» TO-DO ITEM
Write out every line of the data below exactly as given.

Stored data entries
---+---

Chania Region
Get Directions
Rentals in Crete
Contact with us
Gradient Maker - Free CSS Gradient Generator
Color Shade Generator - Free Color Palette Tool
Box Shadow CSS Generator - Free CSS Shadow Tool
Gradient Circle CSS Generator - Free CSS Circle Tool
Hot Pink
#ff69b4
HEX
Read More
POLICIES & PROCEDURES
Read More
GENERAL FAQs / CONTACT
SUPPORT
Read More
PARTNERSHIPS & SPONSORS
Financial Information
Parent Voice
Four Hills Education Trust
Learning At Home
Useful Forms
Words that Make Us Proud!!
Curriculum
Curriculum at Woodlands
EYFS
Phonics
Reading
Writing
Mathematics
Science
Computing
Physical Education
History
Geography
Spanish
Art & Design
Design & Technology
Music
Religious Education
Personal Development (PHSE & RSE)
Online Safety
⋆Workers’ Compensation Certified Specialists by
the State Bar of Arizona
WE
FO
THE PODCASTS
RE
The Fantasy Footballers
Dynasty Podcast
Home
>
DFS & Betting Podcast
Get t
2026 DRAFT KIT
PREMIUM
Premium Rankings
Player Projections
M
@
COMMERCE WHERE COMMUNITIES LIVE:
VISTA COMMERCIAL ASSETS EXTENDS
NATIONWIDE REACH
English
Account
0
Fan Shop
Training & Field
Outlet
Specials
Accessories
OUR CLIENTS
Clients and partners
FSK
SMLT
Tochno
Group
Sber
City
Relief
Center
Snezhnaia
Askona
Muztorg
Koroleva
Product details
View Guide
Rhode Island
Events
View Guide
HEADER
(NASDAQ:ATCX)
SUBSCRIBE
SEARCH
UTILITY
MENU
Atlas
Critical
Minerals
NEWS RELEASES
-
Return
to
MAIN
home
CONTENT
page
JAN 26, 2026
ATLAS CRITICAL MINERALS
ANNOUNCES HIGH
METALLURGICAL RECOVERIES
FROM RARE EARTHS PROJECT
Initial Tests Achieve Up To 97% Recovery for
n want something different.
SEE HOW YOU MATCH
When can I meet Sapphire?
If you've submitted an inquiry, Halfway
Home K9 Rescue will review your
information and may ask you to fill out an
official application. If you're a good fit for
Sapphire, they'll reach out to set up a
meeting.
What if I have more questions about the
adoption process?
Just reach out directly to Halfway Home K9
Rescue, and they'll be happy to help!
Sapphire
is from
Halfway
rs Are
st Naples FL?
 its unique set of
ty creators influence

---+---

» ANSWER TO THE EXERCISE
Chania Region
Get Directions
Rentals in Crete
Contact with us
Gradient Maker - Free CSS Gradient Generator
Color Shade Generator - Free Color Palette Tool
Box Shadow CSS Generator - Free CSS Shadow Tool
Gradient Circle CSS Generator - Free CSS Circle Tool
Hot Pink
#ff69b4
HEX
Read More
POLICIES & PROCEDURES
Read More
GENERAL FAQs / CONTACT
SUPPORT
Read More
PARTNERSHIPS & SPONSORS
Financial Information
Parent Voice
Four Hills Education Trust
Learning At Home
Useful Forms
Words that Make Us Proud!!
Curriculum
Curriculum at Woodlands
EYFS
Phonics
Reading
Writing
Mathematics
Science
Computing
Physical Education
History
Geography
Spanish
Art & Design
Design & Technology
Music
Religious Education
Personal Development (PHSE & RSE)
Online Safety
⋆Workers’ Compensation Certified Specialists by
the State Bar of Arizona
WE
FO
THE PODCASTS
RE
The Fantasy Footballers
Dynasty Podcast
Home
>
DFS & Betting Podcast
Get t
2026 DRAFT KIT
PREMIUM
Premium Rankings
Player Projections
M
@
COMMERCE WHERE COMMUNITIES LIVE:
VISTA COMMERCIAL ASSETS EXTENDS
NATIONWIDE REACH
English
Account
0
Fan Shop
Training & Field
Outlet
Specials
Accessories
OUR CLIENTS
Clients and partners
FSK
SMLT
Tochno
Group
Sber
City
Relief
Center
Snezhnaia
Askona
Muztorg
Koroleva
Product details
View Guide
Rhode Island
Events
View Guide
HEADER
(NASDAQ:ATCX)
SUBSCRIBE
SEARCH
UTILITY
MENU
Atlas
Critical
Minerals
NEWS RELEASES
-
Return
to
MAIN
home
CONTENT
page
JAN 26, 2026
ATLAS CRITICAL MINERALS
ANNOUNCES HIGH
METALLURGICAL RECOVERIES
FROM RARE EARTHS PROJECT
Initial Tests Achieve Up To 97% Recovery for
n want something different.
SEE HOW YOU MATCH
When can I meet Sapphire?
If you've submitted an inquiry, Halfway
Home K9 Rescue will review your
information and may ask you to fill out an
official application. If you're a good fit for
Sapphire, they'll reach out to set up a
meeting.
What if I have more questions about the
adoption process?
Just reach out directly to Halfway Home K9
Rescue, and they'll be happy to help!
Sapphire
is from
Halfway
rs Are
st Naples FL?
 its unique set of
ty creators influence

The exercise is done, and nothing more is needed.